__What needs to be done__
Set down exactly the lines running from the line with "Q: What animal is that, a puppy or a cat?" to the end of the listing below, both ends included.

++++ Input data ++++

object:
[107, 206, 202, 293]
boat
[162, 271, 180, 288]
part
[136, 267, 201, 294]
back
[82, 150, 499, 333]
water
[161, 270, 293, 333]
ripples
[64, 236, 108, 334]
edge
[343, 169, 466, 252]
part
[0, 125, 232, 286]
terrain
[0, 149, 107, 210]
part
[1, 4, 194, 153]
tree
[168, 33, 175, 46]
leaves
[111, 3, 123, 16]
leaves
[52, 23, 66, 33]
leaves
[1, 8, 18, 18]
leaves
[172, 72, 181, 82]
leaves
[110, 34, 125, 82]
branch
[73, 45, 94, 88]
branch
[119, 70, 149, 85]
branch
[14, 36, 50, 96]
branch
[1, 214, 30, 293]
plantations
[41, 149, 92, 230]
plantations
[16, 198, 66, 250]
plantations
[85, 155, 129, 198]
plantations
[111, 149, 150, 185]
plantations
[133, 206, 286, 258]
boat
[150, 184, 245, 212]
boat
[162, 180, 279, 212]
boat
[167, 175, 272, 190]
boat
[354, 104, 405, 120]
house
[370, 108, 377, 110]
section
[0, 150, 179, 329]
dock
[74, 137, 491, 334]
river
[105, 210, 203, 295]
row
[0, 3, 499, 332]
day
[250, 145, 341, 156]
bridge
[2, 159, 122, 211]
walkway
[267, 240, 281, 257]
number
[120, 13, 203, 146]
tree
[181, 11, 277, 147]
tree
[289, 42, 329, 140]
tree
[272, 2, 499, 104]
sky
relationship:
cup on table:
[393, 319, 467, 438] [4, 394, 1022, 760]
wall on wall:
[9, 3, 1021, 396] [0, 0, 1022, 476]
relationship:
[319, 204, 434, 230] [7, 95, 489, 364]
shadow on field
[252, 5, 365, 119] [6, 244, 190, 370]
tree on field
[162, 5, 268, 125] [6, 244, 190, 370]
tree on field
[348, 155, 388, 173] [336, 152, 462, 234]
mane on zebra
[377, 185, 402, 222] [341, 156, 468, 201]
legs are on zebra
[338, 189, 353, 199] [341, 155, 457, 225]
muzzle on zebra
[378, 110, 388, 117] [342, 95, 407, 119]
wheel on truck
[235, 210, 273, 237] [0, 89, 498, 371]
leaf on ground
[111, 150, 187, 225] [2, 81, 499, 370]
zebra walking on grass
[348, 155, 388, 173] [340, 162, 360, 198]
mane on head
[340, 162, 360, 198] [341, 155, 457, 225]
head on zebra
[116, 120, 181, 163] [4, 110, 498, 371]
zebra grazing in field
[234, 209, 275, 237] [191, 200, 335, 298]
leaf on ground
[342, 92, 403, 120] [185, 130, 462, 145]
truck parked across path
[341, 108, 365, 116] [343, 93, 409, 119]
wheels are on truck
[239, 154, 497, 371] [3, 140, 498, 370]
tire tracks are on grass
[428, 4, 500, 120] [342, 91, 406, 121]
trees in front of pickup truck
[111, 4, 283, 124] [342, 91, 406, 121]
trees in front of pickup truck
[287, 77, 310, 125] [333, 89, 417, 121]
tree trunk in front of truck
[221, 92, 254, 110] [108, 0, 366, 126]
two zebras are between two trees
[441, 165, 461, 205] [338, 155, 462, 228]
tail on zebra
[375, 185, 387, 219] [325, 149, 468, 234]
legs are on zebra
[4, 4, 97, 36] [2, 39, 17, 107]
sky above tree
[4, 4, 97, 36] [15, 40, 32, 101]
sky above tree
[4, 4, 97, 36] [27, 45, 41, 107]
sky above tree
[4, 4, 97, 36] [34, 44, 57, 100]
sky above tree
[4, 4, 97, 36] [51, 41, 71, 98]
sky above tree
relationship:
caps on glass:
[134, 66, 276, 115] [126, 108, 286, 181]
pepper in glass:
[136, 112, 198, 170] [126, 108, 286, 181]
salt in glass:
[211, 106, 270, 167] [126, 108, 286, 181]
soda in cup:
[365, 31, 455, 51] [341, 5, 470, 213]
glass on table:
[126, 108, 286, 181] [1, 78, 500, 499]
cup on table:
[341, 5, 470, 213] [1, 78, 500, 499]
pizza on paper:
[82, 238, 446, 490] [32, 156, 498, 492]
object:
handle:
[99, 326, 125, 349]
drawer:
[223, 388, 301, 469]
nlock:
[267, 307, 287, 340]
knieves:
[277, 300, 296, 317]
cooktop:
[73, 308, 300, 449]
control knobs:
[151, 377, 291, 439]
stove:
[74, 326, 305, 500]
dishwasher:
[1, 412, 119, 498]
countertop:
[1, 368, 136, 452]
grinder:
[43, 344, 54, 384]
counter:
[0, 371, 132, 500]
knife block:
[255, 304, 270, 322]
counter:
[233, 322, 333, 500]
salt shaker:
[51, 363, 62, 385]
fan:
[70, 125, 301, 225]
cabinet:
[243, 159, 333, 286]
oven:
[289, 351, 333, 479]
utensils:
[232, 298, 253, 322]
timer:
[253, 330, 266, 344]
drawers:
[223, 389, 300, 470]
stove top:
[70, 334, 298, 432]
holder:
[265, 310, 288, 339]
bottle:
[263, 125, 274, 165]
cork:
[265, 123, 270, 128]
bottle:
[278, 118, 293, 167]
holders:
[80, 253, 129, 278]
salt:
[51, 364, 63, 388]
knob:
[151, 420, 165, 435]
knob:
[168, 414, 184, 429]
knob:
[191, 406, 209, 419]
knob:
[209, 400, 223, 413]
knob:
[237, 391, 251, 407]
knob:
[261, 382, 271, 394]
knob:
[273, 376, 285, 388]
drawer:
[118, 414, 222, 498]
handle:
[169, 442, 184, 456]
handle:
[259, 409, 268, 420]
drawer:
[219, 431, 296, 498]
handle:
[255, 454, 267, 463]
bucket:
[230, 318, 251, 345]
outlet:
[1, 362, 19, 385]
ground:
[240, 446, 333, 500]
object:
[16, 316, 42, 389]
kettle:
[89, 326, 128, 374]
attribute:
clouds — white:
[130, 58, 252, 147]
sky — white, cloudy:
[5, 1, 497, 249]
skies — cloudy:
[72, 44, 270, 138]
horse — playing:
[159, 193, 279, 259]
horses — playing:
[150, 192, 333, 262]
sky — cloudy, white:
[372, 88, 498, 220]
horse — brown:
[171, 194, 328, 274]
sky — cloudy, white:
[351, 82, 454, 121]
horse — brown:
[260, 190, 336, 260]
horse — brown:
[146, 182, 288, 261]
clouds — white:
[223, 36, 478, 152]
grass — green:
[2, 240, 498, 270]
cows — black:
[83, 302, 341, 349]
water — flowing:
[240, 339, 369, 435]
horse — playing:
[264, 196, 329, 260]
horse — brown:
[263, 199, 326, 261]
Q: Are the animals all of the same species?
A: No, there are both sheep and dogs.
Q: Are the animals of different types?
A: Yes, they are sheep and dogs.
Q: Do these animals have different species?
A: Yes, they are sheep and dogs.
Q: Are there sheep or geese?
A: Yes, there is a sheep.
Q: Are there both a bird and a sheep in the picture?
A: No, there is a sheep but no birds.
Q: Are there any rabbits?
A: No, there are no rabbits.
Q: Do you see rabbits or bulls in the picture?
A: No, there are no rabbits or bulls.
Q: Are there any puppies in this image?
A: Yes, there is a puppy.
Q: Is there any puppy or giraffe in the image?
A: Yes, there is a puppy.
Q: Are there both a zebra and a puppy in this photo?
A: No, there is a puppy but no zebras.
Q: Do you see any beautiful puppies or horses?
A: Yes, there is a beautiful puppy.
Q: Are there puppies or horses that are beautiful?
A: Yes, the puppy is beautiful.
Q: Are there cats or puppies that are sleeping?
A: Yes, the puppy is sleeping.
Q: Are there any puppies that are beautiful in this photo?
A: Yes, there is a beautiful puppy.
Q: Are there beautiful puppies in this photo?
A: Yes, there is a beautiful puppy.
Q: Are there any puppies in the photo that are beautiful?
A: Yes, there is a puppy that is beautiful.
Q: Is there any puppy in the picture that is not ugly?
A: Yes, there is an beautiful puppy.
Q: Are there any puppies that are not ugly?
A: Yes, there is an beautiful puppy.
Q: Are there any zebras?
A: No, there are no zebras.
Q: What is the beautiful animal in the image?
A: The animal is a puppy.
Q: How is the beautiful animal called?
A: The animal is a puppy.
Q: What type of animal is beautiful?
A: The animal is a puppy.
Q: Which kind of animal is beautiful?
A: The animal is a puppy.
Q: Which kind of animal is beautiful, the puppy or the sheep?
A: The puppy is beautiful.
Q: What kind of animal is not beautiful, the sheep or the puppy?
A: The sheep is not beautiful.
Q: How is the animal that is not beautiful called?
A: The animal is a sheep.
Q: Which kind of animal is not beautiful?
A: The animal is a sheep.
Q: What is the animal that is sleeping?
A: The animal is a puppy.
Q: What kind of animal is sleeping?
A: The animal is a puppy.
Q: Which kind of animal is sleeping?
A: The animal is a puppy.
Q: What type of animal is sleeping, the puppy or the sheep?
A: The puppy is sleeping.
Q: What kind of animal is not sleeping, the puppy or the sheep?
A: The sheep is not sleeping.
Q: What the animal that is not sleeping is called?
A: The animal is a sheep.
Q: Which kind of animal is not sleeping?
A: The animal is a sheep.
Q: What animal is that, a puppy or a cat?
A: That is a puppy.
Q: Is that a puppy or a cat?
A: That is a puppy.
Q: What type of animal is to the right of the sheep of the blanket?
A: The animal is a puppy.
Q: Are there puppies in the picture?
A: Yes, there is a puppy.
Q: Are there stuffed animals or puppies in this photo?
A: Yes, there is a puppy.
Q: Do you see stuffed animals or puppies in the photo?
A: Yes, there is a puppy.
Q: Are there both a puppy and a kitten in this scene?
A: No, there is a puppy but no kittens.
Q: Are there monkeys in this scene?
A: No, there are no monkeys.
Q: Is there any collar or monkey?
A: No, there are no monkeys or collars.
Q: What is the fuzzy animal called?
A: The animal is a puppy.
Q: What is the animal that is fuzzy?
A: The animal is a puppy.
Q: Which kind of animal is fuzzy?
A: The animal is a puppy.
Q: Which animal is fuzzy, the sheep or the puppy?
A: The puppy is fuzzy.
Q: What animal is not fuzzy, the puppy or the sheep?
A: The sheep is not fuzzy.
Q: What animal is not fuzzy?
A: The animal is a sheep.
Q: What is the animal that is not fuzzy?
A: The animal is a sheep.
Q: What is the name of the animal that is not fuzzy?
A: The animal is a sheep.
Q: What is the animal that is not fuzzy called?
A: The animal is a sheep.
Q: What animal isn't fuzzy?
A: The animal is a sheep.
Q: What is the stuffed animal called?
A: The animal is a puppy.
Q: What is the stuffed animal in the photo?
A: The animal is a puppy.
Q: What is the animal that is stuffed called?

++++

__Task output__
Q: What animal is that, a puppy or a cat?
A: That is a puppy.
Q: Is that a puppy or a cat?
A: That is a puppy.
Q: What type of animal is to the right of the sheep of the blanket?
A: The animal is a puppy.
Q: Are there puppies in the picture?
A: Yes, there is a puppy.
Q: Are there stuffed animals or puppies in this photo?
A: Yes, there is a puppy.
Q: Do you see stuffed animals or puppies in the photo?
A: Yes, there is a puppy.
Q: Are there both a puppy and a kitten in this scene?
A: No, there is a puppy but no kittens.
Q: Are there monkeys in this scene?
A: No, there are no monkeys.
Q: Is there any collar or monkey?
A: No, there are no monkeys or collars.
Q: What is the fuzzy animal called?
A: The animal is a puppy.
Q: What is the animal that is fuzzy?
A: The animal is a puppy.
Q: Which kind of animal is fuzzy?
A: The animal is a puppy.
Q: Which animal is fuzzy, the sheep or the puppy?
A: The puppy is fuzzy.
Q: What animal is not fuzzy, the puppy or the sheep?
A: The sheep is not fuzzy.
Q: What animal is not fuzzy?
A: The animal is a sheep.
Q: What is the animal that is not fuzzy?
A: The animal is a sheep.
Q: What is the name of the animal that is not fuzzy?
A: The animal is a sheep.
Q: What is the animal that is not fuzzy called?
A: The animal is a sheep.
Q: What animal isn't fuzzy?
A: The animal is a sheep.
Q: What is the stuffed animal called?
A: The animal is a puppy.
Q: What is the stuffed animal in the photo?
A: The animal is a puppy.
Q: What is the animal that is stuffed called?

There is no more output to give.